Dabchy, Osei prepare for May 31 

As CSU changes administration, friendship remains strong

By Russ Cooper

Amine Dabchy (left) and Prince Ralph Osei. Magnifying glass

Amine Dabchy (left) and Prince Ralph Osei.

“Always busy,” says outgoing CSU president Amine Dabchy as he leaves the CSU conference room following a planning meeting to transfer the CSU administration. Moments later, President-elect Prince Ralph Osei emerges, saying essentially the same thing.

And they’ll probably stay that way for a while. After Osei’s Fusion party swept the general election polls in late March, they have a lot to do before the leadership changes hands on May 31.

Their past year (Osei as VP Services for Loyola in their Vision party’s 2009-10 term) has only solidified a healthy working relationship. They met at Frosh 2007 and worked together at ASFA before their respective terms as CSU executive, their relationship is more than just bureaucratic. “We’ve grown to be brothers,” says Dabchy.

Inheriting a student union entangled in turmoil last spring, they had big ideas of how to make things better.

“People had very high expectations of us. We ran a campaign on transparency and changing the CSU, and people expected us to be the best,” says Dabchy.

In their opinion, the year was a success – if only for establishing an environment of openness (financial records available online, coupled with an open-door policy). “It’s something that’s been lacking in the CSU,” says Osei.

But, in addition, they count the CSU’s 30th anniversary reunion (see Journal, Feb. 11, 2010) among their key accomplishments. For Osei, he points to the renovation of the CC Building’s Guadagni lounge and the Loyola CSU office, as well as free vegetarian food for students five days a week in the Hive.

One significant negative, in their view, was failing to convince students to vote for a fee increase to fund the student centre (see Journal, June 4, 2009). However, they don’t see the project dying on the vine. Osei has pledged to carry on the campaign as president. “We’re going to go back to the drawing board, do our homework and come back to the students,” says Osei.

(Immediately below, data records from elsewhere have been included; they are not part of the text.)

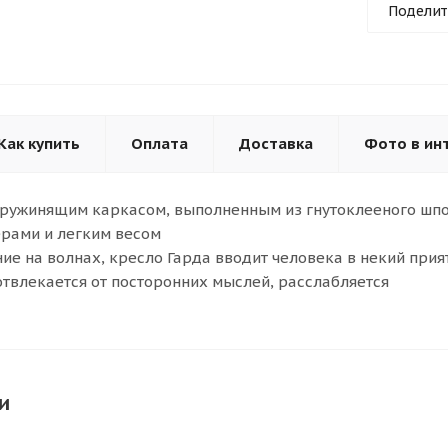
Поделит
Как купить
Оплата
Доставка
Фото в ин
пружинящим каркасом, выполненным из гнутоклееного шпо
рами и легким весом
ие на волнах, кресло Гарда вводит человека в некий прия
отвлекается от посторонних мыслей, расслабляется
и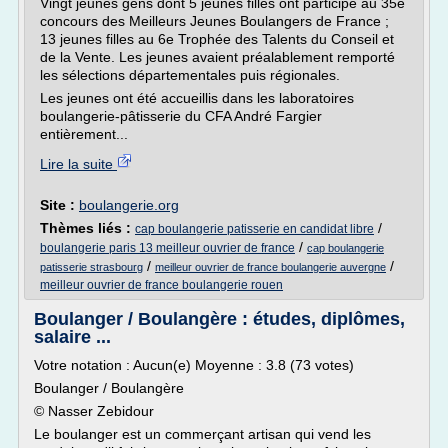
Vingt jeunes gens dont 5 jeunes filles ont participé au 35e
concours des Meilleurs Jeunes Boulangers de France ;
13 jeunes filles au 6e Trophée des Talents du Conseil et
de la Vente. Les jeunes avaient préalablement remporté
les sélections départementales puis régionales.
Les jeunes ont été accueillis dans les laboratoires
boulangerie-pâtisserie du CFA André Fargier
entièrement...
Lire la suite
Site :
boulangerie.org
Thèmes liés :
/
cap boulangerie patisserie en candidat libre
/
boulangerie paris 13 meilleur ouvrier de france
cap boulangerie
/
/
patisserie strasbourg
meilleur ouvrier de france boulangerie auvergne
meilleur ouvrier de france boulangerie rouen
Boulanger / Boulangère : études, diplômes,
salaire ...
Votre notation : Aucun(e) Moyenne : 3.8 (73 votes)
Boulanger / Boulangère
© Nasser Zebidour
Le boulanger est un commerçant artisan qui vend les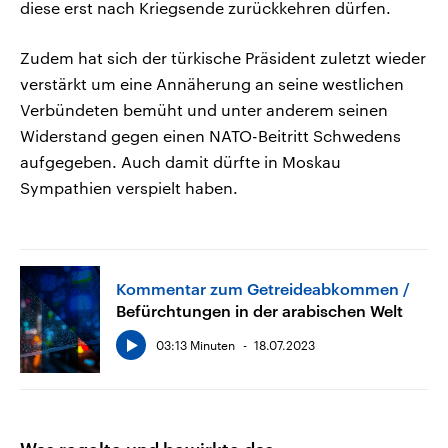
diese erst nach Kriegsende zurückkehren dürfen.
Zudem hat sich der türkische Präsident zuletzt wieder
verstärkt um eine Annäherung an seine westlichen
Verbündeten bemüht und unter anderem seinen
Widerstand gegen einen NATO-Beitritt Schwedens
aufgegeben. Auch damit dürfte in Moskau
Sympathien verspielt haben.
Kommentar zum Getreideabkommen
Befürchtungen in der arabischen Welt
03:13 Minuten
18.07.2023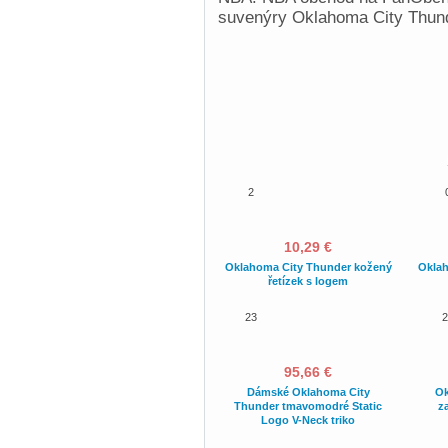
suvenýry Oklahoma City Thun
2
10,29 €
Oklahoma City Thunder kožený
Oklah
řetízek s logem
23
2
95,66 €
Dámské Oklahoma City
Ok
Thunder tmavomodré Static
z
Logo V-Neck triko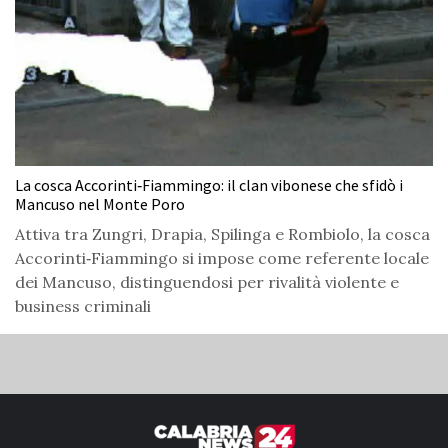
La cosca Accorinti‑Fiammingo: il clan vibonese che sfidò i
Mancuso nel Monte Poro
Attiva tra Zungri, Drapia, Spilinga e Rombiolo, la cosca
Accorinti‑Fiammingo si impose come referente locale
dei Mancuso, distinguendosi per rivalità violente e
business criminali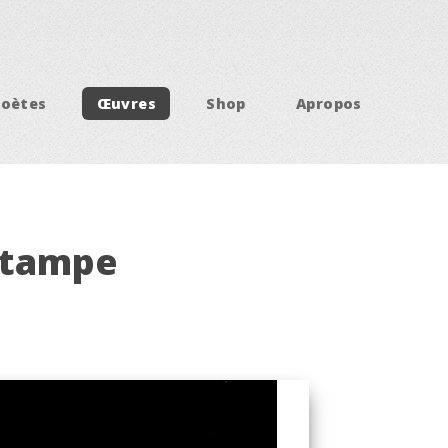
Poètes
Œuvres
Shop
Apropos
Estampe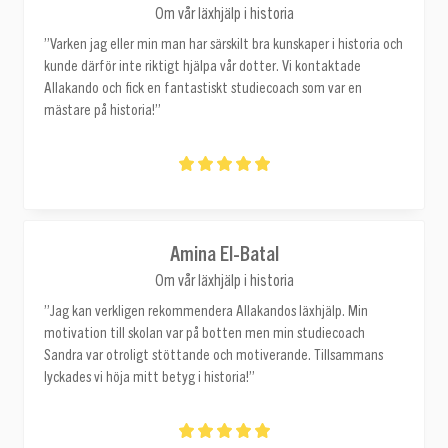
Om vår läxhjälp i historia
”Varken jag eller min man har särskilt bra kunskaper i historia och
kunde därför inte riktigt hjälpa vår dotter. Vi kontaktade
Allakando och fick en fantastiskt studiecoach som var en
mästare på historia!”
Amina El-Batal
Om vår läxhjälp i historia
”Jag kan verkligen rekommendera Allakandos läxhjälp. Min
motivation till skolan var på botten men min studiecoach
Sandra var otroligt stöttande och motiverande. Tillsammans
lyckades vi höja mitt betyg i historia!”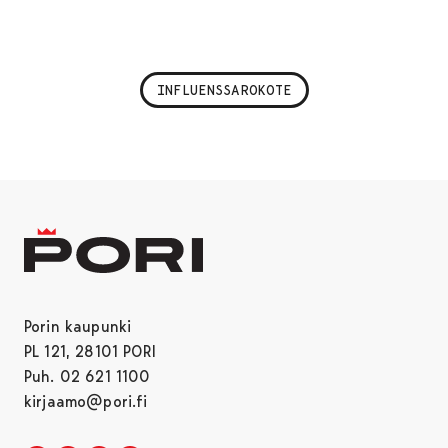
INFLUENSSAROKOTE
Porin kaupunki
PL 121, 28101 PORI
Puh. 02 621 1100
kirjaamo@pori.fi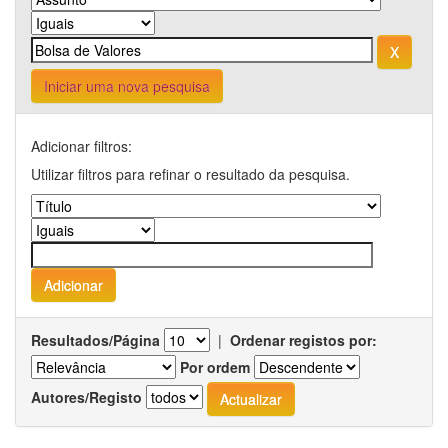
Iniciar uma nova pesquisa
Adicionar filtros:
Utilizar filtros para refinar o resultado da pesquisa.
Resultados/Página
|
Ordenar registos por:
Por ordem
Autores/Registo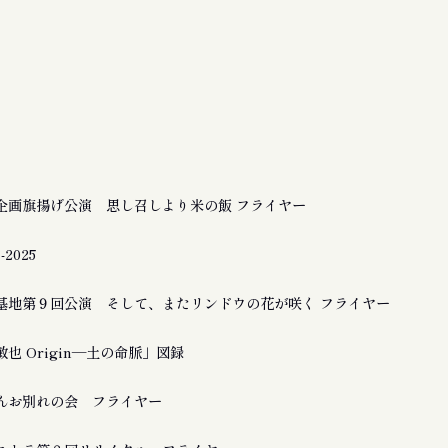
企画旗揚げ公演 思し召しより米の飯 フライヤー
2025
基地第９回公演 そして、またリンドウの花が咲く フライヤー
也 Origin―土の命脈」図録
んお別れの会 フライヤー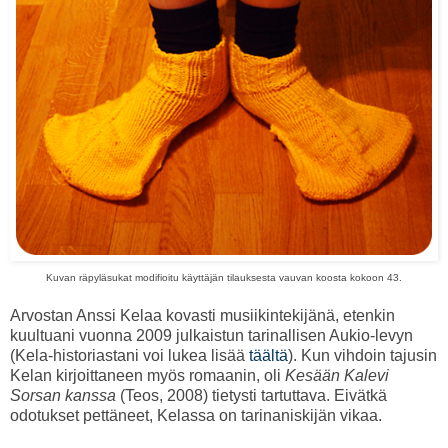
Kuvan räpyläsukat modifioitu käyttäjän tilauksesta vauvan koosta kokoon 43.
Arvostan Anssi Kelaa kovasti musiikintekijänä, etenkin
kuultuani vuonna 2009 julkaistun tarinallisen Aukio-levyn
(Kela-historiastani voi lukea lisää
täältä
). Kun vihdoin tajusin
Kelan kirjoittaneen myös romaanin, oli
Kesään Kalevi
Sorsan kanssa
(Teos, 2008) tietysti tartuttava. Eivätkä
odotukset pettäneet, Kelassa on tarinaniskijän vikaa.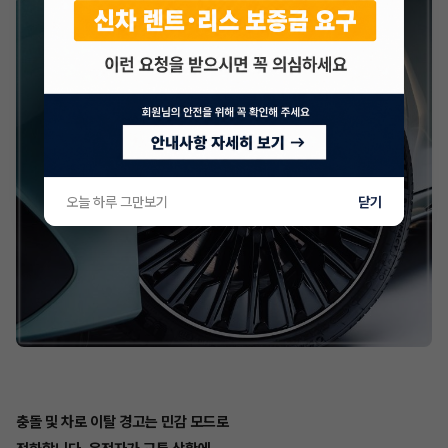
오늘 하루 그만보기
닫기
충돌 및 차로 이탈 경고는 민감 모드로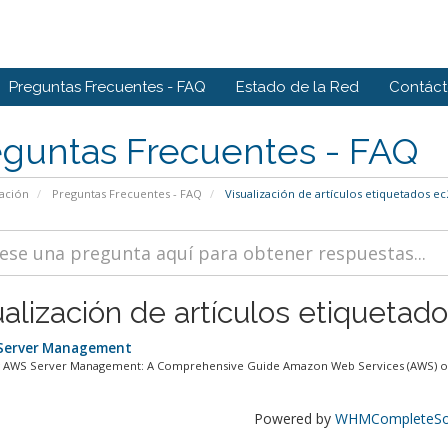
Preguntas Frecuentes - FAQ
Estado de la Red
Contác
eguntas Frecuentes - FAQ
ación
Preguntas Frecuentes - FAQ
Visualización de artículos etiquetados 
ualización de artículos etiqueta
Server Management
 AWS Server Management: A Comprehensive Guide Amazon Web Services (AWS) offe
Powered by
WHMCompleteSol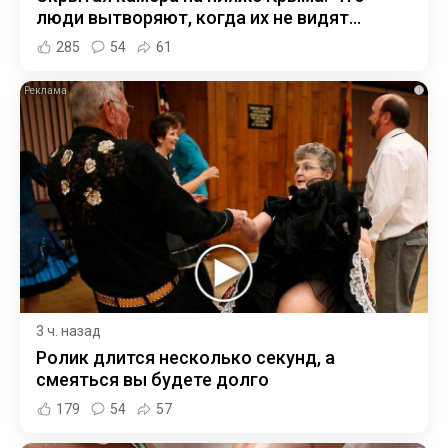
люди вытворяют, когда их не видят...
285
54
61
i
3 ч. назад
Ролик длится несколько секунд, а
смеяться вы будете долго
179
54
57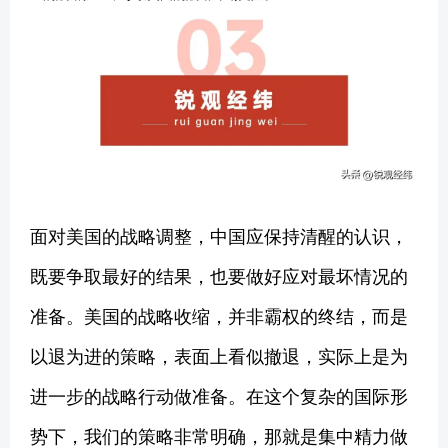
面对美国的战略调整，中国应保持清醒的认识，
既要争取最好的结果，也要做好应对最坏情况的
准备。美国的战略收缩，并非霸权的终结，而是
以退为进的策略，表面上看似撤退，实际上是为
进一步的战略行动做准备。在这个复杂的国际形
势下，我们的策略非常明确，那就是集中精力做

“We need it,” says Dabchy. “The centre is inevitable; the question is when.”

The student centre shortfall was in great part due to the time-swallowing complications with the CSU’s push for a referendum for Concordia to leave the Canadian Federation of Students. (“It took literally 50% of my time,” says Dabchy.) In late March, Concordia students voted 71.6% in favour of leaving the CFS; a decision both feel was a good one on the part of students.

Dabchy, who will graduate this spring with a double major in economics and political science, will take one or two classes and continue to sit on the Board of Governors. He hopes to start his master’s in public policy and public administration in January. Osei is continuing with his degree in psychology with a minor in political science, and will also sit on the Board.

“He was more than a simple vice president, he was my right-hand person,” says Dabchy of Osei, imparting a bit of outgoing advice. “He needs to have someone by his side, someone he trusts. Someone like he was to me.”

With the handover in May, they feel their partnership will just move into a new phase, as it has many times since they first met more than three years ago. And, even after their student days are behind them, they anticipate their connection will be a strong one.

“We worked so well together this year, we think we should be in business and be partners,” says Osei.